Türkiye’de anarşistler ve diğer özgürlükçü devrimci akımlar da aynı mahalleden çıkmıştır ve bunu aşacak politik bir açılım yapmamışlar, doğru düzgün bir tartışma yürütmemişlerdir. Gerek kendi iç ilişkileri gerek dışarıyla kurdukları ilişkiler, gerekse mücadele araç ve yöntemleri bakımından temel bir fark ortaya koymuş değillerdir. O “büyük anarşist idealler” boşlukta asılı dursa da bugüne kadar solun yaptıkları şeylerle hemen hemen aynıları benzer biçimde yapmıştır.

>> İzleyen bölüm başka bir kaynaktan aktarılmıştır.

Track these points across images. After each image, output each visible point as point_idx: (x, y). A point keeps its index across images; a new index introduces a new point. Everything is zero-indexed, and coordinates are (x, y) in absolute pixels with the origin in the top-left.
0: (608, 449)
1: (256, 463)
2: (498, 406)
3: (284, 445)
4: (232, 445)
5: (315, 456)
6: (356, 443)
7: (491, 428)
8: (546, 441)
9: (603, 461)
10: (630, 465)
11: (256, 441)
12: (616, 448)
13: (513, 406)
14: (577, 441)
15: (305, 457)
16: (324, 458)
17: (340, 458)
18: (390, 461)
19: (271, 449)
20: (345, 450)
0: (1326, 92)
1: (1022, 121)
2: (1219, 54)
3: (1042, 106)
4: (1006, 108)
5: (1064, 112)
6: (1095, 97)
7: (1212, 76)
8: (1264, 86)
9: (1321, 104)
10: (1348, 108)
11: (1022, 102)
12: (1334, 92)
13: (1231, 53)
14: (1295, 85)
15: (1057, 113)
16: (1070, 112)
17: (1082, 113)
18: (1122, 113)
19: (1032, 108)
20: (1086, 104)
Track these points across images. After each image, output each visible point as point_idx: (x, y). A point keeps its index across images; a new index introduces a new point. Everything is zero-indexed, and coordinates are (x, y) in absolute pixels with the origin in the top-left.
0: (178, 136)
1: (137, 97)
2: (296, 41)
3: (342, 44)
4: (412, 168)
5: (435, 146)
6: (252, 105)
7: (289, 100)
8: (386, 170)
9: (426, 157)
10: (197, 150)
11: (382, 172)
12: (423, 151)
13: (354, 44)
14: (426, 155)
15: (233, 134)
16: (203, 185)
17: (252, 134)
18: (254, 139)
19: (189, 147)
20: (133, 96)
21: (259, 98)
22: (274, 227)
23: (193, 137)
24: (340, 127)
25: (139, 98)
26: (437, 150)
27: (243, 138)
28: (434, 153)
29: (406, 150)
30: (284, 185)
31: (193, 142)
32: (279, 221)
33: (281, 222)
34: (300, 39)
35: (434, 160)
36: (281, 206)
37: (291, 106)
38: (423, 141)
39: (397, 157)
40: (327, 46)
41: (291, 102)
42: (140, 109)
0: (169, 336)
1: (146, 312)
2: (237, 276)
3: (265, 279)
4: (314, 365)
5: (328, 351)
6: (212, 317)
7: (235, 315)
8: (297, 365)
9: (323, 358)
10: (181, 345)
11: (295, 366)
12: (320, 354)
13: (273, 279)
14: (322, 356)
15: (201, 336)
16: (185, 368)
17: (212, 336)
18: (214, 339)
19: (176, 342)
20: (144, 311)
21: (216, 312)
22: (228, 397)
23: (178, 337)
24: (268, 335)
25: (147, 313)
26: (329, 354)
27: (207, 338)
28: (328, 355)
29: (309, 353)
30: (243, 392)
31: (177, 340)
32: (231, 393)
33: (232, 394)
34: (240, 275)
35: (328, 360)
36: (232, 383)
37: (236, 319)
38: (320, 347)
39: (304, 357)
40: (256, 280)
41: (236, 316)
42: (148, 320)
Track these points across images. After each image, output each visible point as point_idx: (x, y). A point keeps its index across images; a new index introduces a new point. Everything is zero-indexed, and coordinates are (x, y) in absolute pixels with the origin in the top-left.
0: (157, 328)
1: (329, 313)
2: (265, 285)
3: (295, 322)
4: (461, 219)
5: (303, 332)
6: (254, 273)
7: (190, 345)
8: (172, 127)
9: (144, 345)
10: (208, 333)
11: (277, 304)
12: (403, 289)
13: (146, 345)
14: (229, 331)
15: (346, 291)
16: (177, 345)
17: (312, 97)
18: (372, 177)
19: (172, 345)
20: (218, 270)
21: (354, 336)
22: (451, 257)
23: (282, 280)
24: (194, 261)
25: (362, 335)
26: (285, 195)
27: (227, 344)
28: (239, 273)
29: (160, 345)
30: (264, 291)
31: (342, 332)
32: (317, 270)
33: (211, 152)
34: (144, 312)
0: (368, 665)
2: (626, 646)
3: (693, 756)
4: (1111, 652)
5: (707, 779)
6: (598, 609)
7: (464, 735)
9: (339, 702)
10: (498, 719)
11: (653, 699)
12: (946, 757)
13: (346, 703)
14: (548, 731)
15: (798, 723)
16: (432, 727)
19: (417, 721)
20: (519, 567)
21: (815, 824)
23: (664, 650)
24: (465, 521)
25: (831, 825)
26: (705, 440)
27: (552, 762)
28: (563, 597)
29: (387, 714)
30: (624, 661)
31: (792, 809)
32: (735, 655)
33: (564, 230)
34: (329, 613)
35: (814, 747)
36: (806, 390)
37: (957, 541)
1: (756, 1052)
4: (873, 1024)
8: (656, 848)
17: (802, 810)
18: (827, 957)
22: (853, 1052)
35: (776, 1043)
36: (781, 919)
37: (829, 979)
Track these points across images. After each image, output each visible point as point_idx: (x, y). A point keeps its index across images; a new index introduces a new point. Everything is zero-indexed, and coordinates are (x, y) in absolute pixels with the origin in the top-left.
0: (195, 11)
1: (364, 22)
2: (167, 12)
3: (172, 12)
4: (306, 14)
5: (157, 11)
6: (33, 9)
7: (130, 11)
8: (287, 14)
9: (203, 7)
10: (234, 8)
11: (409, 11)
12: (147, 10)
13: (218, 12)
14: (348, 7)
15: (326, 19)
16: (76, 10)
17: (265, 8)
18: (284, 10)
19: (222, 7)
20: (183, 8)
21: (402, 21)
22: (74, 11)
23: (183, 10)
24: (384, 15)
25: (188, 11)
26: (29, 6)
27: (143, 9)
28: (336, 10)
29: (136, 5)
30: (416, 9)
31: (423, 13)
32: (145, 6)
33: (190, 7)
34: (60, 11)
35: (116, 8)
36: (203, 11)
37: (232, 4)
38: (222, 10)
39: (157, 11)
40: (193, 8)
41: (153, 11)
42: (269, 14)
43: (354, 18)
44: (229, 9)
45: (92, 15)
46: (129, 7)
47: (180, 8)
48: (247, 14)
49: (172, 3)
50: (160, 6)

Sonuç olarak bundan sadece 4 yıl önce Gezi direnişinde biz bir şeyleri başarabileceğimize inanmış ve bunu herkese göstermiştik. O dönem CHP arkamızdan gelmek zorunda kalmışken, bugün ağır yenilgi duygusuyla CHP’nin peşine takılıyorsa bir yerde hata yapmışız demektir. Bugün cevaplamamız gereken aynı hataları yapmaya devam edip etmeyeceğimizdir. Ağır bir dönemden geçiyoruz ve ne yapacağımız sorusunun kısa ve kolay bir cevabı yok. Dolayısıyla karanlıkta lambaya giden sinekler misali gördüğümüz en yakın ışığa koşuyoruz. Yakın bir zamana kadar bir seçimden diğerine, bir partiden diğerine savrulup dururken Gezi direnişinin ortaya çıkardığı dinamiği heba ettik. Bugün de eninde sonunda ortaya çıkacak yeni bir toplumsal mücadele dalgasına politik ve örgütsel olarak hazırlanmak yerine CHP’nin arkasına dizilerek aynı hatayı tekrar ediyoruz. Bugüne kadar ezberlediğimiz için bize kolaymış gibi gelen yolları izlediğimiz için bu noktadayız. Uzak geçmişi geçelim, son birkaç yılda hep beraber yaşadıklarımızdan ders çıkarmanın, sabırla kendi alternatifimizi oluşturmak için tartışmanın ve örgütlenmenin zamanı değil mi? Düzen partilerinin bize gösterdiği yollardan değil kendi yolumuzdan yürümenin zamanı değil mi?